RECORDS FOR THE EXERCISE:
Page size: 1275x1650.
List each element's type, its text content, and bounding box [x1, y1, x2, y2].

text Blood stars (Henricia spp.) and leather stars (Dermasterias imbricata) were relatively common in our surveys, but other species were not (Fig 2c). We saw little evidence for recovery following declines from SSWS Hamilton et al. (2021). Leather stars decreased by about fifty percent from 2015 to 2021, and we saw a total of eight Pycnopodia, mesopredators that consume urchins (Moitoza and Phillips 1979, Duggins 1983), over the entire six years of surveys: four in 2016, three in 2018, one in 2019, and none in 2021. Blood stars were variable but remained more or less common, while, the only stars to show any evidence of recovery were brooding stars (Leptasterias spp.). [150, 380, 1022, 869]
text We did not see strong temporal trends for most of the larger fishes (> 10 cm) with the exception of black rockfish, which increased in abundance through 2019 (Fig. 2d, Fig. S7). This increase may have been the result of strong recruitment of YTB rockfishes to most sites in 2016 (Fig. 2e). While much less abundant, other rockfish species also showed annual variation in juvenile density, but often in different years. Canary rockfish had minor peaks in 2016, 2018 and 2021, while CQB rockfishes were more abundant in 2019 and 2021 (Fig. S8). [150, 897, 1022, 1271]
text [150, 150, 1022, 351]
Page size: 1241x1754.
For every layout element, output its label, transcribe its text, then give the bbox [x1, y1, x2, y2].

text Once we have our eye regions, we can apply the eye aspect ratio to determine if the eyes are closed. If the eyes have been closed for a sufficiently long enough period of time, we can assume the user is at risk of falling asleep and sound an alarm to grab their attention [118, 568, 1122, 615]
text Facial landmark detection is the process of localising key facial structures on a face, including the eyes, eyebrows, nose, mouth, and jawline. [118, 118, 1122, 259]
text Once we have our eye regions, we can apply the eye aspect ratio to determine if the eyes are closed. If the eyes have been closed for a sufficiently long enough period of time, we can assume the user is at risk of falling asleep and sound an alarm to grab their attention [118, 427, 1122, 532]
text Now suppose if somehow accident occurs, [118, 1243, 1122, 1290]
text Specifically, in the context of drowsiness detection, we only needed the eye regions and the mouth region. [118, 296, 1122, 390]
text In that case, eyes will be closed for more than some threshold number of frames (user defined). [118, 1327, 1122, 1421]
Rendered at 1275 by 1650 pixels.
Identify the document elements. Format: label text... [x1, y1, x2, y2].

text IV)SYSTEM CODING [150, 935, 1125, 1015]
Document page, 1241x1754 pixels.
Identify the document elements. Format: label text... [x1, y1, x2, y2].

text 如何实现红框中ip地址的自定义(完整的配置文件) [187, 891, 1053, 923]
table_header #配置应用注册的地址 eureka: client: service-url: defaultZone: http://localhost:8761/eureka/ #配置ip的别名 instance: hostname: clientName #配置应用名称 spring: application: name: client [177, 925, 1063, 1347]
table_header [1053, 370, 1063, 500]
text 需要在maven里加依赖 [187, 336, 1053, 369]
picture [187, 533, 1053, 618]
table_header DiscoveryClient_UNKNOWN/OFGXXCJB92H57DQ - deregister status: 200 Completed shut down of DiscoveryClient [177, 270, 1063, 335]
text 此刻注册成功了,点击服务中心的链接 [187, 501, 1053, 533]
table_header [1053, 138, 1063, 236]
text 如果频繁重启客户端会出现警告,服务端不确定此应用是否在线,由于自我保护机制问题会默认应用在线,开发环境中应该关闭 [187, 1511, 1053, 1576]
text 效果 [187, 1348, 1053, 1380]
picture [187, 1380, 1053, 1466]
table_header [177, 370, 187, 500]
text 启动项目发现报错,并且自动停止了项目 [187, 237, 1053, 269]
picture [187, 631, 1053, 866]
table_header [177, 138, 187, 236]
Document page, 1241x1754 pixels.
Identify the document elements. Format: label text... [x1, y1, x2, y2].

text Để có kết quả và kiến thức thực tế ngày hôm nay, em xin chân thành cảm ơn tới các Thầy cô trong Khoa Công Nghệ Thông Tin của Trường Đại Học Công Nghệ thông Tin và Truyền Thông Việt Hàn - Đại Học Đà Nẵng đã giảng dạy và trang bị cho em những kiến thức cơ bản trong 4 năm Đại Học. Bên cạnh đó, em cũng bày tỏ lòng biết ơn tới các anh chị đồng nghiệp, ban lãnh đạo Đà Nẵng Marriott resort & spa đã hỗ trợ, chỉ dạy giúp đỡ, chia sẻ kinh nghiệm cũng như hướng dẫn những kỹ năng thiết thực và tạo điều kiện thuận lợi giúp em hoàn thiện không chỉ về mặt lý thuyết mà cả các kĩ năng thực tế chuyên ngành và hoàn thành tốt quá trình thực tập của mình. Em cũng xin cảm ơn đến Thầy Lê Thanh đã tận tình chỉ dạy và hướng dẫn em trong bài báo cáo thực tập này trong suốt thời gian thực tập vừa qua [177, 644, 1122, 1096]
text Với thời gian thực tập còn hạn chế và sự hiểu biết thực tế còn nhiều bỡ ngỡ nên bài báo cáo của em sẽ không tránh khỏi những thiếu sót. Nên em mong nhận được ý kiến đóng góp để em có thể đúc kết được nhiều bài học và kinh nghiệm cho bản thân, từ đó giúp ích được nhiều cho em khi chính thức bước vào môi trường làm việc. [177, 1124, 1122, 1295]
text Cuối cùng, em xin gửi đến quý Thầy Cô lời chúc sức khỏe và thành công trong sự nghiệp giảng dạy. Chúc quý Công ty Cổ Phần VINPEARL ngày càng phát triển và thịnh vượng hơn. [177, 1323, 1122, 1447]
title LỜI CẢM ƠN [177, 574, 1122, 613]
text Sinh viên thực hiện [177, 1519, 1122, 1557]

ACTIVITY: Report back every line of the entries in which "size" occurs.

SOLVED PROBLEM:
Page size: 1275x1650.
Page size: 1241x1754.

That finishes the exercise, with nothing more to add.